Method for hierarchical caching of configuration data having dataflow processors and modules having two-or multidimensional programmable cell structure (fpgas, dpgas, etc.)

DE 198 07 872

A method of caching commands in microprocessors having a plurality of arithmetic units and in modules having a two- or multidimensional cell arrangement is provided. The method includes combining a plurality of cells and arithmetic units to form a plurality of groups, assigning a cache unit to a group, and connecting the cache unit to a higher level unit via a tree structure. The cache unit may send requests for required commands to the higher level cache unit, which may return a command sequence including the required command, if the higher level cache unit holds the first command sequence including the required command in the higher level cache unit's local memory.

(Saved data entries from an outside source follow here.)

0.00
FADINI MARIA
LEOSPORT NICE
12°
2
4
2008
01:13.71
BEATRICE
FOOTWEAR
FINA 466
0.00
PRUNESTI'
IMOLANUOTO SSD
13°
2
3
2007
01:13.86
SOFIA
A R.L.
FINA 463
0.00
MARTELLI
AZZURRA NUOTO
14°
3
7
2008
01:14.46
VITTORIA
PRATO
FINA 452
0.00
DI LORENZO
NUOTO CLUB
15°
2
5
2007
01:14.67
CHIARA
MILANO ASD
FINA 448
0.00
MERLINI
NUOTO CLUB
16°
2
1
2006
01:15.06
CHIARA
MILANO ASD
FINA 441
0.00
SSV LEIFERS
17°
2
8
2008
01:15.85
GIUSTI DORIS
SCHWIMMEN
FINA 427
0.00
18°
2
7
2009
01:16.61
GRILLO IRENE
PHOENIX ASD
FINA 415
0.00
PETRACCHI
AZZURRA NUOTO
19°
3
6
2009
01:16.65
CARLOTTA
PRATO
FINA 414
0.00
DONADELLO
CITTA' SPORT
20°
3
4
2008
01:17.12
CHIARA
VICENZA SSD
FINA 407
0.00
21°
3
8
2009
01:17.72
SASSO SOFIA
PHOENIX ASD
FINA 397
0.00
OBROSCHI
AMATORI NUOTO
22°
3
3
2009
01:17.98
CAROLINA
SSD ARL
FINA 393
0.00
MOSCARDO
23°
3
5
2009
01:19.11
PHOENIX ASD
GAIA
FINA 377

Geschwindigkeitsoptimiertes Cachesystem

DE 198 09 640

Several cache memories are used instead of a continuously large cache memory. Each memory has a defined address range. A plurality of arithmetic units can access a plurality of cache memories due to the fact that the cache memory is selected on the basis of defined addresses. If several arithmetic units access the same cache memory, one of the arithmetic units undergoes arbitration per time unit and is granted the right of access. If the data is not available in the cache memory, bursting occurs when accessing the memory, that is, a plurality of data is written on a complete line of cache memories (CL) in the memory or read from the memory.